▶ _Required actions_:
1. In the portfolio job text, starting at "So the challenge" and ending at "will get success.", substitute "creator" for "YouTuber" and give that passage again.
2. According to the portfolio job text, why did Ali draw on being a trainee doctor and on Cambridge University's reputation when he started making videos?
3. How would you put this sentence from the portfolio job text into Spanish: "Unfair advantages are the things that you bring to the table that others can't."

Building a portfolio job
Most of us rely almost entirely on a single source of income. This should scare us more than it does. For several years, Ali has asked his coworkers if they would continue to work in medicine if they won the lottery. Half respond they would leave immediately, and the other half say they would go part-time. When asked why they do not become part-time now, the answer is usually related to money. The video gives some useful advice for anyone wanting to start becoming a creative entrepreneur and making some, or all, of their living from the internet.
…If you want to seriously want to get to this level…of making money online, you have to put in large amounts of work over a very long period of time. But the good news is that all of this is really, really fun so it won’t feel like work hopefully.Ali Abdaal
Ali’s full-time job is a tiny fraction of his full income, and he can hire two full-time employees and another part-time to help run it. He notes that all his various income streams result from posting useful videos to his YouTube channel, twice per week for the last three and a half years.
Like every good thing in life, the progress is slow, but if you keep at it consistently over a very long period of time, then hopefully things will start to compound.Ali Abdaal
Google Adsense income from short video adverts and banner ads on Ali’s YoutTube videos. Monetising a YouTube channel through Adsence requires a minimum of 1,000 subscribers and 4,000 hours of watch time. He provides the annual growth of this income:
- 2017 – 59 videos – 1,600 subs – £0
- 2018 – 88 videos – 120k subs – £12,329
- 2019 – 62 videos – 450k subs – £33,186
- 2020 – 98 videos (307 total) – 1.3M subs – £100,695
Once the channel grew and the subscriptions and watch time increased, affiliates through Amazon affiliate links and similar, and sponsorship income started to grow. Again, Ali stresses that this income relies on the success of the YouTube channel. Ali also introduced several Skillshare courses in areas including productivity and study skills that are currently his highest income stream but rely on a massive scale driven by his YouTube channel’s popularity.
Success = work x luck x unfair advantage.
Work in this equation involves consistently publishing content that is as useful as possible. Ali mentions that he is routinely spending upwards of six hours per night, developing his skills, researching, and producing content and has been for the last fourteen years. The luck is the type that comes from putting lots of work to take advantage of the opportunities when they arise. This luck includes the YouTube algorithm. Most of his videos get viewing figures around 20% of his subscription numbers, but his videos’ small fraction will often earn significantly more views. The challenge is there is no knowing which videos will go viral and which will get baseline figures. Unfair advantages are the things that you bring to the table that others can’t. Ali provides the example of when he started making videos and was studying medicine at Cambridge University. He used being a trainee doctor and Cambridge University’s reputation to attract people to his channel before proving himself as an individual. He made videos that played off these two elements to build his early subscriptions. Ali suggests that any new YouTuber works from their unfair advantages to help get their first views and subscribers.
So the challenge for any aspiring YouTuber: Make useful videos, publish them once or twice per week, and do this for at least two years, and you will get success.

Dataset entries:

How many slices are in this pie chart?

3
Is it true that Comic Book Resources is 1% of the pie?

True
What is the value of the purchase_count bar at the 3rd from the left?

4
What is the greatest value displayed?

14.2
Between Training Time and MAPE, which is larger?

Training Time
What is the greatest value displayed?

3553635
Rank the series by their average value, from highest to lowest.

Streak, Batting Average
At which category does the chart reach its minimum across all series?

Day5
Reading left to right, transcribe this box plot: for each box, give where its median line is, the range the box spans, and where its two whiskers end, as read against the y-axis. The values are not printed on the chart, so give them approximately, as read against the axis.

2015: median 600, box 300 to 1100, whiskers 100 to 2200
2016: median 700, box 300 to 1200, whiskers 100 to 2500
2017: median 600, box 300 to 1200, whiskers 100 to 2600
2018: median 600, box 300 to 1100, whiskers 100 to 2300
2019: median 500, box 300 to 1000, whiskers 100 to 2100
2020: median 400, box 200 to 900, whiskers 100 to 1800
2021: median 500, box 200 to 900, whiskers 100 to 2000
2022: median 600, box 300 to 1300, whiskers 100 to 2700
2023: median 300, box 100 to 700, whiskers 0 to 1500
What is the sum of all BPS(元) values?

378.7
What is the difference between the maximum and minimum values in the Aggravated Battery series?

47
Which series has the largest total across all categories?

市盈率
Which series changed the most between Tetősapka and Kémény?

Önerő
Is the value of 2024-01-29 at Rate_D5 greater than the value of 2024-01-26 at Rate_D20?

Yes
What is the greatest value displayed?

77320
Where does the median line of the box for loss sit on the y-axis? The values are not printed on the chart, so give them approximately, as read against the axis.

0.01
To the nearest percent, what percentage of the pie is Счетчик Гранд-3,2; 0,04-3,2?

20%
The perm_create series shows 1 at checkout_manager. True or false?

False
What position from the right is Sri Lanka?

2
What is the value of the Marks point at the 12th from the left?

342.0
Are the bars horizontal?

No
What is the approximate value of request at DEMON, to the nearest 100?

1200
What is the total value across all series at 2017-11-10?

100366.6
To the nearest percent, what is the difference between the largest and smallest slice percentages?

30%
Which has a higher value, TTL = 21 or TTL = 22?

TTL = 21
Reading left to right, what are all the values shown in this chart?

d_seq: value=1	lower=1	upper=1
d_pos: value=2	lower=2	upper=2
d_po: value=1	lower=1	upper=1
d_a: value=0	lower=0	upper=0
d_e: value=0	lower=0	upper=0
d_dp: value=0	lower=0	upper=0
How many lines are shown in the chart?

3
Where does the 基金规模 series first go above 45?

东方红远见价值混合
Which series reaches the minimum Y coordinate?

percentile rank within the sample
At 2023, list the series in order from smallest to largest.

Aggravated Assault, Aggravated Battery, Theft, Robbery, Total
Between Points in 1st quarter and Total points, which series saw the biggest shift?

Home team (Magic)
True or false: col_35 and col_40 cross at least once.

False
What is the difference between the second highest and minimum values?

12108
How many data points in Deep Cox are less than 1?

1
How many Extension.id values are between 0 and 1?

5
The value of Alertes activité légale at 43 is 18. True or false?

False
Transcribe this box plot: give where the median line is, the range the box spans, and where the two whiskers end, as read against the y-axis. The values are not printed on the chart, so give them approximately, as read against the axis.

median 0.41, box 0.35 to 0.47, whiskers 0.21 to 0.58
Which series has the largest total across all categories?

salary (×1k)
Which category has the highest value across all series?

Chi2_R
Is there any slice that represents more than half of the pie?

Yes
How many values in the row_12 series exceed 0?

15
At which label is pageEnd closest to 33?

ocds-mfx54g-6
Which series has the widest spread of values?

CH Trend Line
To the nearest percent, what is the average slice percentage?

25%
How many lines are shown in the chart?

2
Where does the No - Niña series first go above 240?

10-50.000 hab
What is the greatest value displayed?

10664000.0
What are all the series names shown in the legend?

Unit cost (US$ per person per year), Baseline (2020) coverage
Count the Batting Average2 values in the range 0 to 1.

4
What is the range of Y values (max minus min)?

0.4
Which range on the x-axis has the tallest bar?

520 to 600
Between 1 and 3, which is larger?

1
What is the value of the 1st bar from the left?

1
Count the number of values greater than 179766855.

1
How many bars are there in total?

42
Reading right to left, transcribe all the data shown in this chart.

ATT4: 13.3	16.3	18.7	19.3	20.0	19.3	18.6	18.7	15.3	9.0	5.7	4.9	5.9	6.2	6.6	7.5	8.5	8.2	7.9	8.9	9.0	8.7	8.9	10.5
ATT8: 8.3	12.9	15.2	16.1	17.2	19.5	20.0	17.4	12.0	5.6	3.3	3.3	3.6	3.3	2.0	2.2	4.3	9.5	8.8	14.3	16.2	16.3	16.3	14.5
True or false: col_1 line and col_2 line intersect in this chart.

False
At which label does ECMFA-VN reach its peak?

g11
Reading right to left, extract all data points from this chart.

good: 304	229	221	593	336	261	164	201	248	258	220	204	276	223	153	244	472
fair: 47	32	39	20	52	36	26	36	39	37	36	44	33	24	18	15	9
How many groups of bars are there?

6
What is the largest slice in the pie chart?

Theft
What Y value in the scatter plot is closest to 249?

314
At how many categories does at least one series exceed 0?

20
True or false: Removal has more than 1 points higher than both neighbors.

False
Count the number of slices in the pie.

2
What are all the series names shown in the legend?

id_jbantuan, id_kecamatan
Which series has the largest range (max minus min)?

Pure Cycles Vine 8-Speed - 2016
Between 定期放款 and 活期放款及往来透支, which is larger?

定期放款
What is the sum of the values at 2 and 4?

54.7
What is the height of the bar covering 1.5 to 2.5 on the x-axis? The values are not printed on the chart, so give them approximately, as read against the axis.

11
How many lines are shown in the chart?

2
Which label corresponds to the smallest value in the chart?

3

▶ _Task responses_:
1.
So the challenge for any aspiring creator: Make useful videos, publish them once or twice per week, and do this for at least two years, and you will get success.

2. He used them to attract people to his channel before he had proven himself as an individual. Videos that played off those two elements helped him build his early subscriptions.

3. Las ventajas injustas son las cosas que tú aportas y que los demás no pueden aportar.